En parallèle de l’expansion de son mini-empire Minitel, Xavier Niel commence à s’intéresser à la nouvelle vague naissante : Internet. Dès 1993, il participe à la fondation de World-Net, le tout premier fournisseur d’accès à Internet (FAI) indépendant en France. Il pressent que l’Internet grand public pourrait prendre le relais du Minitel. En 1997, il cède World-Net à un opérateur de télécommunications pour plusieurs dizaines de millions d’euros, réalisant une plus-value considérable. Dans le même temps, il prépare activement le lancement d’un nouveau FAI grand public sous la marque Free.

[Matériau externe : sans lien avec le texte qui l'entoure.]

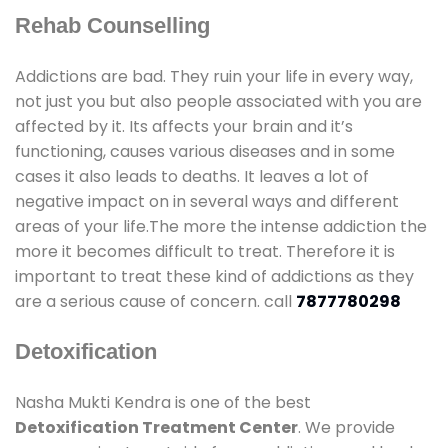
Rehab Counselling
Addictions are bad. They ruin your life in every way,
not just you but also people associated with you are
affected by it. Its affects your brain and it’s
functioning, causes various diseases and in some
cases it also leads to deaths. It leaves a lot of
negative impact on in several ways and different
areas of your life.The more the intense addiction the
more it becomes difficult to treat. Therefore it is
important to treat these kind of addictions as they
are a serious cause of concern. call
7877780298
Detoxification
Nasha Mukti Kendra is one of the best
Detoxification Treatment Center
. We provide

Free voit le jour en 1999 au sein du groupe Iliad, avec pour ambition affichée de bousculer le marché des fournisseurs d’accès à Internet. Xavier Niel capitalise sur l’expertise acquise et les fonds accumulés grâce au Minitel pour proposer des offres innovantes (accès à Internet gratuit puis box ADSL très haut débit à bas prix). Cette stratégie audacieuse réussit : en l’espace de quelques années, Free s’impose comme un acteur majeur de l’Internet français, et la fortune de Niel s’accroît exponentiellement.

Année Âge de X. Niel Événement clé
1982 15 ans Lancement du Minitel en France, fournissant l’outil qui servira de base à sa future entreprise.
1984 17 ans Création par Niel de son premier service de messagerie érotique sur Minitel.
1987 20 ans Succès financier important : des dizaines de milliers de francs de revenus mensuels grâce aux messageries roses.
1991 24 ans Vente de son activité Minitel rose initiale ; il rachète la société Fermic qui deviendra Iliad.
1999 32 ans Lancement de Free, fournisseur d’accès Internet, marquant le passage du Minitel à l’ère du web.

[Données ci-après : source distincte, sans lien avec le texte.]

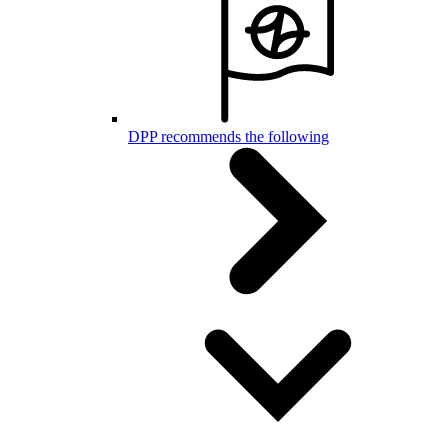
DPP recommends the following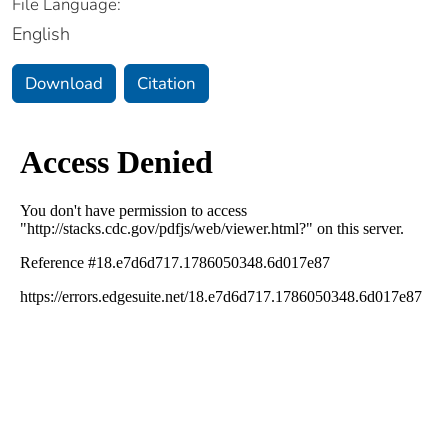
File Language:
English
Download
Citation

Un héritage controversé mais décisif

Si l’épopée du Minitel rose a été le tremplin de Xavier Niel vers la réussite, elle n’est pas exempte de zones d’ombre. En 2004, le nom de Niel apparaît dans une affaire judiciaire liée à l’exploitation de ses peep-shows parisiens. Accusé un temps de proxénétisme et de détournement de fonds, l’homme d’affaires sera finalement blanchi par la justice : aucune condamnation pour proxénétisme n’est retenue contre lui, et il écope seulement d’une peine de prison avec sursis assortie d’une amende pour des irrégularités financières mineures. Cette période trouble lui vaudra le surnom moins flatteur d’« ex-pornocrate » dans certains médias, et Xavier Niel s’efforcera ensuite de faire oublier cette image sulfureuse.

Il n’en demeure pas moins que l’invention du Minitel a joué un rôle décisif dans le parcours de Xavier Niel. Sans cette technologie typiquement française, il n’aurait sans doute pas pu démarrer aussi tôt son activité entrepreneuriale et accumuler le capital nécessaire au lancement de Free et de ses autres entreprises. Le Minitel lui a offert un premier terrain d’expérimentation et d’enrichissement qui a façonné le capitaine d’industrie qu’il est devenu par la suite. Aujourd’hui encore, le destin de Xavier Niel illustre comment une innovation technologique – même éphémère – peut engendrer de grands bouleversements dans le paysage économique et façonner l’avenir de ceux qui savent en exploiter le potentiel.